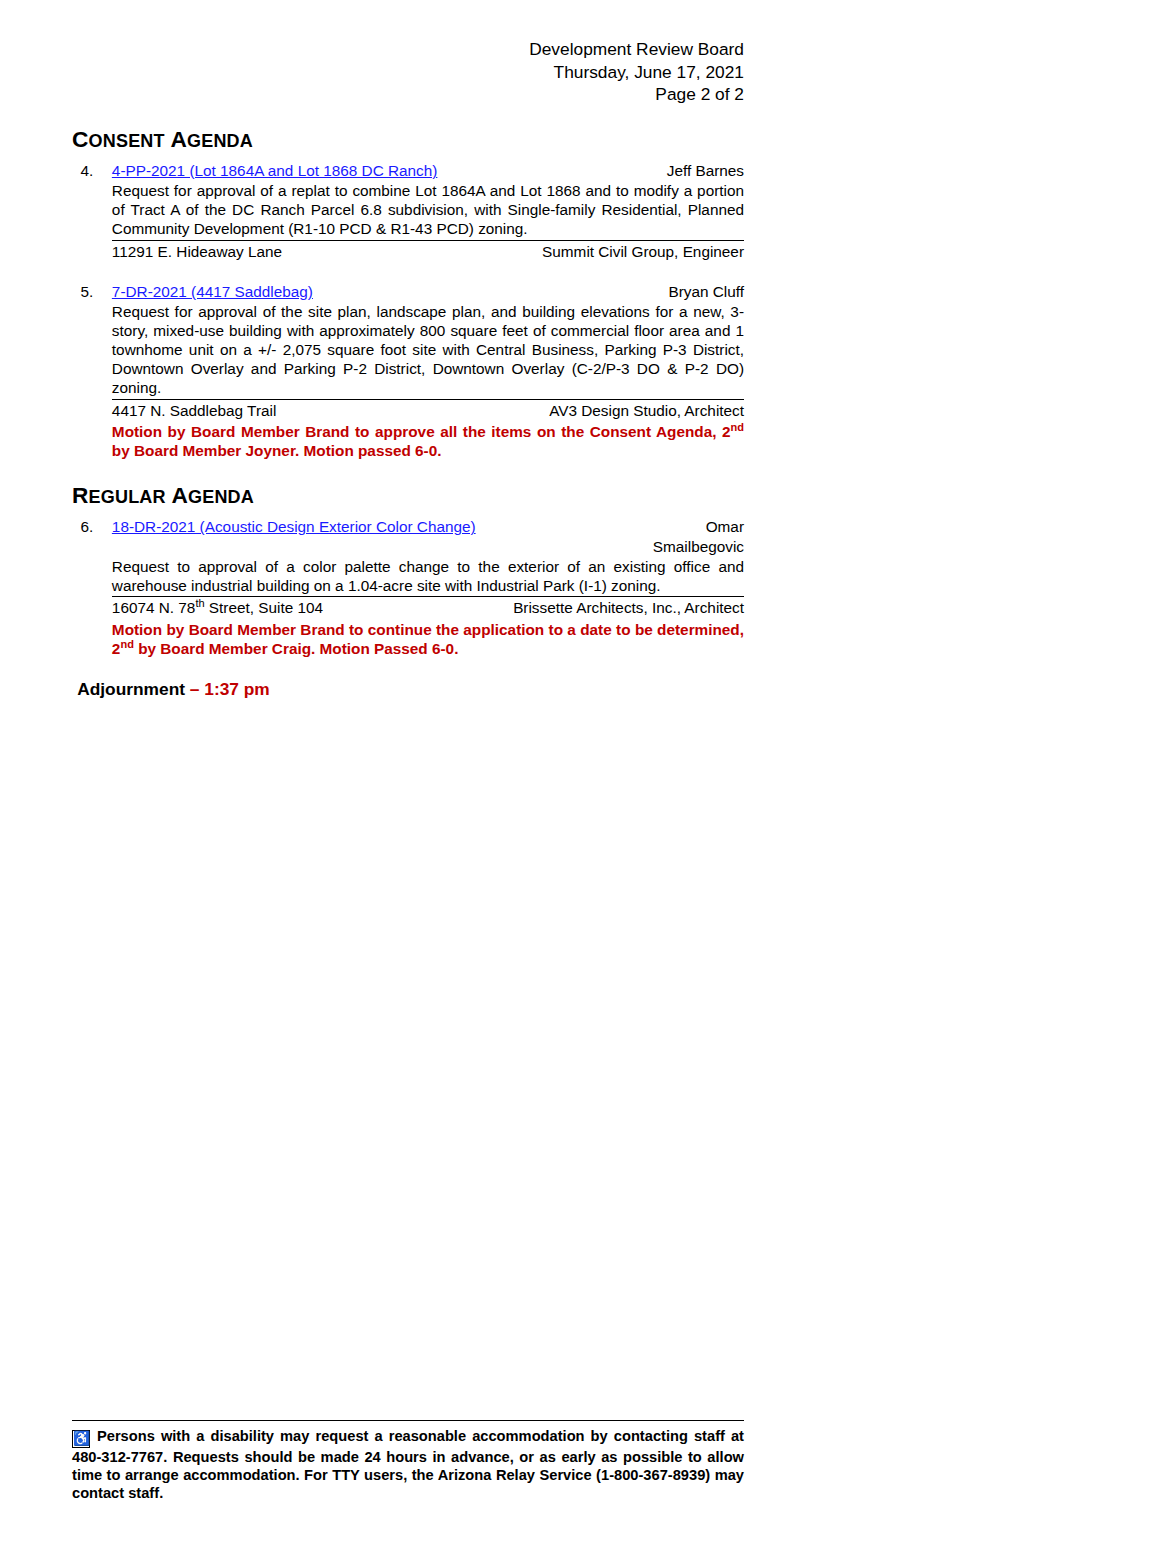Development Review Board
Thursday, June 17, 2021
Page 2 of 2
CONSENT AGENDA
4.
4-PP-2021 (Lot 1864A and Lot 1868 DC Ranch) Jeff Barnes
Request for approval of a replat to combine Lot 1864A and Lot 1868 and to modify a portion of Tract A of the DC Ranch Parcel 6.8 subdivision, with Single-family Residential, Planned Community Development (R1-10 PCD & R1-43 PCD) zoning.
11291 E. Hideaway Lane Summit Civil Group, Engineer
5.
7-DR-2021 (4417 Saddlebag) Bryan Cluff
Request for approval of the site plan, landscape plan, and building elevations for a new, 3-story, mixed-use building with approximately 800 square feet of commercial floor area and 1 townhome unit on a +/- 2,075 square foot site with Central Business, Parking P-3 District, Downtown Overlay and Parking P-2 District, Downtown Overlay (C-2/P-3 DO & P-2 DO) zoning.
4417 N. Saddlebag Trail AV3 Design Studio, Architect
Motion by Board Member Brand to approve all the items on the Consent Agenda, 2nd by Board Member Joyner. Motion passed 6-0.
REGULAR AGENDA
6.
18-DR-2021 (Acoustic Design Exterior Color Change) Omar Smailbegovic
Request to approval of a color palette change to the exterior of an existing office and warehouse industrial building on a 1.04-acre site with Industrial Park (I-1) zoning.
16074 N. 78th Street, Suite 104 Brissette Architects, Inc., Architect
Motion by Board Member Brand to continue the application to a date to be determined, 2nd by Board Member Craig. Motion Passed 6-0.
Adjournment – 1:37 pm
♿Persons with a disability may request a reasonable accommodation by contacting staff at 480-312-7767. Requests should be made 24 hours in advance, or as early as possible to allow time to arrange accommodation. For TTY users, the Arizona Relay Service (1-800-367-8939) may contact staff.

---+---

## Exercise aim
Word for word, give the listing above again, but drop any pictures.

## Result
Development Review Board
Thursday, June 17, 2021
Page 2 of 2
CONSENT AGENDA
4.
4-PP-2021 (Lot 1864A and Lot 1868 DC Ranch) Jeff Barnes
Request for approval of a replat to combine Lot 1864A and Lot 1868 and to modify a portion of Tract A of the DC Ranch Parcel 6.8 subdivision, with Single-family Residential, Planned Community Development (R1-10 PCD & R1-43 PCD) zoning.
11291 E. Hideaway Lane Summit Civil Group, Engineer
5.
7-DR-2021 (4417 Saddlebag) Bryan Cluff
Request for approval of the site plan, landscape plan, and building elevations for a new, 3-story, mixed-use building with approximately 800 square feet of commercial floor area and 1 townhome unit on a +/- 2,075 square foot site with Central Business, Parking P-3 District, Downtown Overlay and Parking P-2 District, Downtown Overlay (C-2/P-3 DO & P-2 DO) zoning.
4417 N. Saddlebag Trail AV3 Design Studio, Architect
Motion by Board Member Brand to approve all the items on the Consent Agenda, 2nd by Board Member Joyner. Motion passed 6-0.
REGULAR AGENDA
6.
18-DR-2021 (Acoustic Design Exterior Color Change) Omar Smailbegovic
Request to approval of a color palette change to the exterior of an existing office and warehouse industrial building on a 1.04-acre site with Industrial Park (I-1) zoning.
16074 N. 78th Street, Suite 104 Brissette Architects, Inc., Architect
Motion by Board Member Brand to continue the application to a date to be determined, 2nd by Board Member Craig. Motion Passed 6-0.
Adjournment – 1:37 pm
♿Persons with a disability may request a reasonable accommodation by contacting staff at 480-312-7767. Requests should be made 24 hours in advance, or as early as possible to allow time to arrange accommodation. For TTY users, the Arizona Relay Service (1-800-367-8939) may contact staff.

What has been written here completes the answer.